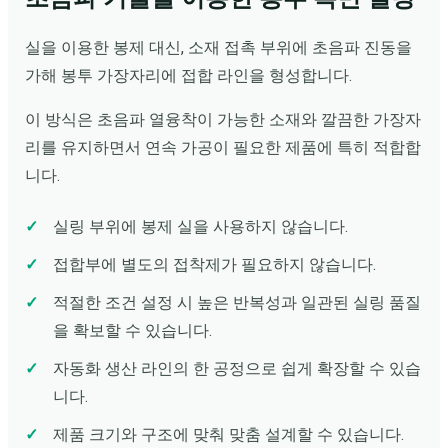
실을 이용한 봉제 대신, 소재 접촉 부위에 초음파 진동을
가해 봉투 가장자리에 접합 라인을 형성합니다.
이 방식은 초음파 열융착이 가능한 소재와 깔끔한 가장자
리를 유지하면서 연속 가공이 필요한 제품에 특히 적합합
니다.
실링 부위에 봉제 실을 사용하지 않습니다.
접합부에 별도의 접착제가 필요하지 않습니다.
적절한 조건 설정 시 높은 반복성과 일관된 실링 품질
을 확보할 수 있습니다.
자동화 생산 라인의 한 공정으로 쉽게 확장할 수 있습
니다.
제품 크기와 구조에 맞춰 맞춤 설계할 수 있습니다.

Exercise aim: Copy out exactly the line that holds "이 방식은 초음파 열융착이 가능한 소재와 깔끔한 가장자" and all remaining lines of the listing, both the first and the last included.

Problem solution:
이 방식은 초음파 열융착이 가능한 소재와 깔끔한 가장자
리를 유지하면서 연속 가공이 필요한 제품에 특히 적합합
니다.
실링 부위에 봉제 실을 사용하지 않습니다.
접합부에 별도의 접착제가 필요하지 않습니다.
적절한 조건 설정 시 높은 반복성과 일관된 실링 품질
을 확보할 수 있습니다.
자동화 생산 라인의 한 공정으로 쉽게 확장할 수 있습
니다.
제품 크기와 구조에 맞춰 맞춤 설계할 수 있습니다.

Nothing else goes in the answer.